Blur tak lantas jadi album milik Coxon atau sebuah album bergaya Amerika Serikat dari band asal London. Masih ada pengaruh dari tempat-tempat lain selain AS di dalamnya. "M.O.R." misalnya. Progresi kord lagu ini terilhami dua lagu David Bowie  "Boys Keep Swinging" dan "Fantastic Voyage," dari album  Lodger.Jika ditengok sejarahnya, dua lagu tersebut lahir dari eksperimen Bowie dan Brian Eno menulis dua lagu berbeda dengan progresi kord yang persis sama. Apakah "M.O.R" sebuah upaya mencontek atau sebuah penghormatan pada Bowie itu urusan lain. Yang jelas, nama Bowie dan Eno baru ditulis dalam kredit setelah album ini dirilis.

Meski awalnya Coxon yang memaksa Damon merambah sound-sound eksperimental supaya karir Blur tak mentok, belakangan Damon malah keranjingan menulis lagu yang nyeleneh. "Aku bisa saja duduk di depan piano dan menulis lagu cinta observasional yang keren mampus seharian penuh tapikan kita engga bisa gitu-gitu doang," kata Damon pada Select di 1999. Perubahan cara menulis lagu ini paling kentara dalam  "On Your Own," yang jadi cetak biru bagi karya-karya Damon selanjutnya yang kental dengan lirik-lirik ala William S. Burroughs dan ketukan drum machine Roland TR-606 sebagai latar. "Itu salah satu sound-sound awal Gorillaz, bagaimana sound Gorillaz terbentuk sangat dipengarhui sesi rekaman [Blur]," ujar Damon pada majalah Australia, TripleJ di tahun 2010. "Saat menulis lagu itu, aku menyadari bila aku suka menulis lagu seperti ini.
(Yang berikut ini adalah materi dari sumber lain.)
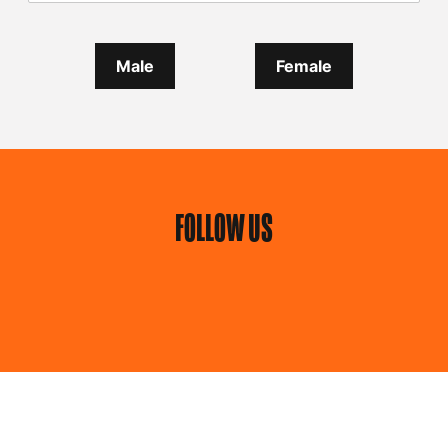
Male
Female
FOLLOW US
Sejujurnya, aku benar-benar mencontek konsep penulisan lagu di album [Blur] saat membentuk Gorillaz. Kalau Blur ingin menuntutku, ya engga apa-apa."

Sebelum merekam Blur, band asal London diprediksi banyak orang bakal bubar. Semua ramalan keliru. Mereka malah menghasilkan album keren. Di saat setiap personel sedang sering-seringnya ribut, Blur  malah berhasil menelurkan paling keren sepanjang karirnya. Meski durasinya tak sampai satu jam, Blur berhasil merangkum semua ide-ide musikal dari yang paling cerdas hingga yang paling bodoh, dari yang paling teler hingga ingar bingar. Sensasi mendengarkan Blur bagaikan nonton The Rock yang lari menabrak jendela kaca gedung bertingkat, seperti momen absurd munculnya "Song 2" di salah satu adegan Central Intelligence. Damon Albarn, Alex James, Graham Coxon dan Dave Rowntree mencapai titik yang tak pernah terbayangkan sebelumnya dan tak berani ditempuh musisi lain.